= REQUIRED WORK =
Duplicate the data from the line containing "L’équipe se compose" through the line containing "Vous pouvez consulter", including both of those lines.
Start of DATA FOR REVIEW
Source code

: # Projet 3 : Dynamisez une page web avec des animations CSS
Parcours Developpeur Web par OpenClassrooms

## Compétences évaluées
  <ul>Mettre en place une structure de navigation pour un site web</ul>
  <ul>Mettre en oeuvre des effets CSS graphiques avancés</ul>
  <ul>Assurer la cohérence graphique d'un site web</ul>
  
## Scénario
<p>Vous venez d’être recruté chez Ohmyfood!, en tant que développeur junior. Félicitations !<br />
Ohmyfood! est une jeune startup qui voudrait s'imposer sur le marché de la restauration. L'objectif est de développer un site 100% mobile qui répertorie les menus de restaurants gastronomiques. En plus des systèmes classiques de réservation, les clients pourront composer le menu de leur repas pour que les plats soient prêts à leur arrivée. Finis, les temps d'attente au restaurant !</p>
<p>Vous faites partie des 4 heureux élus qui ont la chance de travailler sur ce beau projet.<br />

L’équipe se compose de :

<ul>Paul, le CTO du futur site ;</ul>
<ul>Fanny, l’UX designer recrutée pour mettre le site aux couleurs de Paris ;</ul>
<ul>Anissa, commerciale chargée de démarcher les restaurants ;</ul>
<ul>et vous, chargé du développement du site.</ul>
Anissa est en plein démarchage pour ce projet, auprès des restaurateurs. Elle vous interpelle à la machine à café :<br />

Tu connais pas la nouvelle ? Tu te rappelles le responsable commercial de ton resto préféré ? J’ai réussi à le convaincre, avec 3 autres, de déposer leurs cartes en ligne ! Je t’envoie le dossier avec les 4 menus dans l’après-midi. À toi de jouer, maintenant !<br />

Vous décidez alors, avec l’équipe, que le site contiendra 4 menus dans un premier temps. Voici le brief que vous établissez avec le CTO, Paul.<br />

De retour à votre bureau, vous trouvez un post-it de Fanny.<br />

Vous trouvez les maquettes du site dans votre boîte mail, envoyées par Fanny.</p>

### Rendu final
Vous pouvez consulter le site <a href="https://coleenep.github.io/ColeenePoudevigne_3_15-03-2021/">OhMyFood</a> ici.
End of DATA FOR REVIEW
Start of DATA FOR REVIEW
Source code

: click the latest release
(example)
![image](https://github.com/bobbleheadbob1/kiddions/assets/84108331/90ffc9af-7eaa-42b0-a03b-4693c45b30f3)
End of DATA FOR REVIEW
= REPLY =
L’équipe se compose de :

<ul>Paul, le CTO du futur site ;</ul>
<ul>Fanny, l’UX designer recrutée pour mettre le site aux couleurs de Paris ;</ul>
<ul>Anissa, commerciale chargée de démarcher les restaurants ;</ul>
<ul>et vous, chargé du développement du site.</ul>
Anissa est en plein démarchage pour ce projet, auprès des restaurateurs. Elle vous interpelle à la machine à café :<br />

Tu connais pas la nouvelle ? Tu te rappelles le responsable commercial de ton resto préféré ? J’ai réussi à le convaincre, avec 3 autres, de déposer leurs cartes en ligne ! Je t’envoie le dossier avec les 4 menus dans l’après-midi. À toi de jouer, maintenant !<br />

Vous décidez alors, avec l’équipe, que le site contiendra 4 menus dans un premier temps. Voici le brief que vous établissez avec le CTO, Paul.<br />

De retour à votre bureau, vous trouvez un post-it de Fanny.<br />

Vous trouvez les maquettes du site dans votre boîte mail, envoyées par Fanny.</p>

### Rendu final
Vous pouvez consulter le site <a href="https://coleenep.github.io/ColeenePoudevigne_3_15-03-2021/">OhMyFood</a> ici.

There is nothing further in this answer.